[BEGIN]

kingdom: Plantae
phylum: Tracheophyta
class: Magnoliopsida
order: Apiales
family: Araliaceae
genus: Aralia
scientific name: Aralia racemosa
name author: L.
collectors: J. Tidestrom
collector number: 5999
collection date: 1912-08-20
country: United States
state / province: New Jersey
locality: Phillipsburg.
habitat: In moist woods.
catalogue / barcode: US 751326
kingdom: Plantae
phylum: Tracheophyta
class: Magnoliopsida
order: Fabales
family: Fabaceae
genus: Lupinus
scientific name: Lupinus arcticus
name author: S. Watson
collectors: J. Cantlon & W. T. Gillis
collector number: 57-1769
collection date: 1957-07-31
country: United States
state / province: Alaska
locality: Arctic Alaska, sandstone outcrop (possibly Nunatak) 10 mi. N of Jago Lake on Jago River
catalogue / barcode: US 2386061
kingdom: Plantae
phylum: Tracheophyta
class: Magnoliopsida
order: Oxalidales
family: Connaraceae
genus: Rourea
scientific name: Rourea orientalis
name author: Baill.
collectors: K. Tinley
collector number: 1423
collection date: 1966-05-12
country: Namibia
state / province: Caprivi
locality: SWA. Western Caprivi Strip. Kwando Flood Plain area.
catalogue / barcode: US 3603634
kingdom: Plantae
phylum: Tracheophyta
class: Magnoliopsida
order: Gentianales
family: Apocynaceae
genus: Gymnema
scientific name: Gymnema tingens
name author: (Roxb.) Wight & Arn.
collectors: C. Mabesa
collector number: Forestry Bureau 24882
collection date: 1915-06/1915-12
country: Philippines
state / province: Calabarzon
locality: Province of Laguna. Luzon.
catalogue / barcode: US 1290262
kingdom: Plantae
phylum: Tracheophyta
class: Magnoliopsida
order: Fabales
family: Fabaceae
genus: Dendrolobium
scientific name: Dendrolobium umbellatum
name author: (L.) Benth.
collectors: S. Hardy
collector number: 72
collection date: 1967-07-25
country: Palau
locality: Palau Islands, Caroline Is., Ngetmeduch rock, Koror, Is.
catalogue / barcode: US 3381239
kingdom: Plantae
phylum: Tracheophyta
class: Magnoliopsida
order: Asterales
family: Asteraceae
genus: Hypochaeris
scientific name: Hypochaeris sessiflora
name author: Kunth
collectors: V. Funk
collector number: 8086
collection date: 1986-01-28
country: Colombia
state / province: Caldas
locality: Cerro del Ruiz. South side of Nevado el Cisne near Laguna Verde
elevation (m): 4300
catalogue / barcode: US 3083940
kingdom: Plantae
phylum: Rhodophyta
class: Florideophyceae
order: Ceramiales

[END]

_REQUIREMENT_: Write out the stretch of the listing verbatim, from the line containing "state / province: Caprivi" through the end of the listing, both ends included.

_WORKED SOLUTION_:
state / province: Caprivi
locality: SWA. Western Caprivi Strip. Kwando Flood Plain area.
catalogue / barcode: US 3603634
kingdom: Plantae
phylum: Tracheophyta
class: Magnoliopsida
order: Gentianales
family: Apocynaceae
genus: Gymnema
scientific name: Gymnema tingens
name author: (Roxb.) Wight & Arn.
collectors: C. Mabesa
collector number: Forestry Bureau 24882
collection date: 1915-06/1915-12
country: Philippines
state / province: Calabarzon
locality: Province of Laguna. Luzon.
catalogue / barcode: US 1290262
kingdom: Plantae
phylum: Tracheophyta
class: Magnoliopsida
order: Fabales
family: Fabaceae
genus: Dendrolobium
scientific name: Dendrolobium umbellatum
name author: (L.) Benth.
collectors: S. Hardy
collector number: 72
collection date: 1967-07-25
country: Palau
locality: Palau Islands, Caroline Is., Ngetmeduch rock, Koror, Is.
catalogue / barcode: US 3381239
kingdom: Plantae
phylum: Tracheophyta
class: Magnoliopsida
order: Asterales
family: Asteraceae
genus: Hypochaeris
scientific name: Hypochaeris sessiflora
name author: Kunth
collectors: V. Funk
collector number: 8086
collection date: 1986-01-28
country: Colombia
state / province: Caldas
locality: Cerro del Ruiz. South side of Nevado el Cisne near Laguna Verde
elevation (m): 4300
catalogue / barcode: US 3083940
kingdom: Plantae
phylum: Rhodophyta
class: Florideophyceae
order: Ceramiales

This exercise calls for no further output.